What Is a Retriever
❤️
The Bridge Between Question and Documents
A retriever is the component that connects the user's question to your stored documents. It has one simple contract: take a query as input, return a list of relevant documents as output. Everything else — how it searches, what strategy it uses — lives inside that function.
💡 Retriever = Input: User Query → Output: List of Relevant Document Objects. That is the entire contract.
Retrievers Are Runnables
🔗
Why They Fit Perfectly into Chains
In LangChain, every retriever implements .invoke() — making it a Runnable. This single property lets you plug retrievers directly into any chain using the pipe operator, without any adapter code.
✓Call it directly with .invoke('your question')
✓Plug into LangChain chains using the pipe operator
✓Async support built in for production performance
By Data Source
📦
Retrievers Categorized by Where They Search
·Vector Store Retriever — Most common. Semantic search against your own vector store.

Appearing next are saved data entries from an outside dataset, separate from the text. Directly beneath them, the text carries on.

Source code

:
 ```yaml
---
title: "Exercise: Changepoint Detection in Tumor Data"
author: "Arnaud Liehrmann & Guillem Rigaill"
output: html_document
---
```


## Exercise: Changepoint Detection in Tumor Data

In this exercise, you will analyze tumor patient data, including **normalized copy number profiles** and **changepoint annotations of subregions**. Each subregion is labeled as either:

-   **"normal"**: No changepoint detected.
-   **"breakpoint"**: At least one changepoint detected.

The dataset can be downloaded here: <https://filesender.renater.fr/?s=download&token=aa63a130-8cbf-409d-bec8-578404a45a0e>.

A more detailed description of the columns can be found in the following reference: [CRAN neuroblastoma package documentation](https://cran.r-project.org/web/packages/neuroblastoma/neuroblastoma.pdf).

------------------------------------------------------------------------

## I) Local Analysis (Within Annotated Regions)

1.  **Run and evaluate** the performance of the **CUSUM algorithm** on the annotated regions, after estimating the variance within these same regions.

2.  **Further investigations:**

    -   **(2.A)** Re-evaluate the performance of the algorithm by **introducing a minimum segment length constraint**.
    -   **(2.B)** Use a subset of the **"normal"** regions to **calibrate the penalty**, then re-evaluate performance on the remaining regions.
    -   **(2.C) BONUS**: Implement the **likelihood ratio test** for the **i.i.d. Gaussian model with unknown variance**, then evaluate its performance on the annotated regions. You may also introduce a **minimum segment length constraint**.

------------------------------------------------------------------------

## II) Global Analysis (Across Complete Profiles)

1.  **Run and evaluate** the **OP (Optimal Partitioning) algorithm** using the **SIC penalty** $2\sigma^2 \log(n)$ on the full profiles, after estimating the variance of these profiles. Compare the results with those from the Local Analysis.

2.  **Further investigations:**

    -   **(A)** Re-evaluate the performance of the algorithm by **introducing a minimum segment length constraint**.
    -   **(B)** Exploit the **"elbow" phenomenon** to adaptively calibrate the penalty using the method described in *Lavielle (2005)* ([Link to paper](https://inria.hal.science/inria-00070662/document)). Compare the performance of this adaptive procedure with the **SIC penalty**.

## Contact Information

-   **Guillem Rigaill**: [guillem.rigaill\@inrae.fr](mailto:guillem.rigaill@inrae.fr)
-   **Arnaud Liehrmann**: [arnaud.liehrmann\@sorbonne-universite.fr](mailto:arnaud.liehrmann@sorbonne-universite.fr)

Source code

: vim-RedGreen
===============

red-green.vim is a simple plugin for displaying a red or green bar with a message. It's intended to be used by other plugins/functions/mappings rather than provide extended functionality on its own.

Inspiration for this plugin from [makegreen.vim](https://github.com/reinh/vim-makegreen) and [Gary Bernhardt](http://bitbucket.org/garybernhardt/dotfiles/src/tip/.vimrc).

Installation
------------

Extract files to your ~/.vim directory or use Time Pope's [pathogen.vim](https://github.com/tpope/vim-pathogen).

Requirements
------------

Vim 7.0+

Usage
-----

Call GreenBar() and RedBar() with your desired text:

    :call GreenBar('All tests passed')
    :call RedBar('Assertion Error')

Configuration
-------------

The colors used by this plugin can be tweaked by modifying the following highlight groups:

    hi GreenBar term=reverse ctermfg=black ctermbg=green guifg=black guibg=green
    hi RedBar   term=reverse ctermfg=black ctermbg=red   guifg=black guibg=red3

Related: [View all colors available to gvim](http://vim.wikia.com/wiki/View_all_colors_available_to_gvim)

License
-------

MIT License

·Wikipedia Retriever — Queries the Wikipedia API and returns relevant articles
·ArXiv Retriever — Retrieves research papers directly from ArXiv
·Web Research Retriever — Performs real-time internet searches
By Search Strategy
🎯
Retrievers Categorized by How They Search
·MMR Retriever — Returns diverse results — prevents redundant documents
·Multi Query Retriever — Generates multiple query variants for broader coverage
·Contextual Compression Retriever — Extracts only relevant parts from documents
·Self Query Retriever — Converts natural language into structured metadata filters
✦
Retrievers are the intelligence layer of RAG — they decide what context the LLM receives. As Runnables they slot cleanly into any LangChain chain. Start with the basic Vector Store Retriever, then upgrade to MMR or Multi Query as you need better quality. The interface never changes — only the strategy does.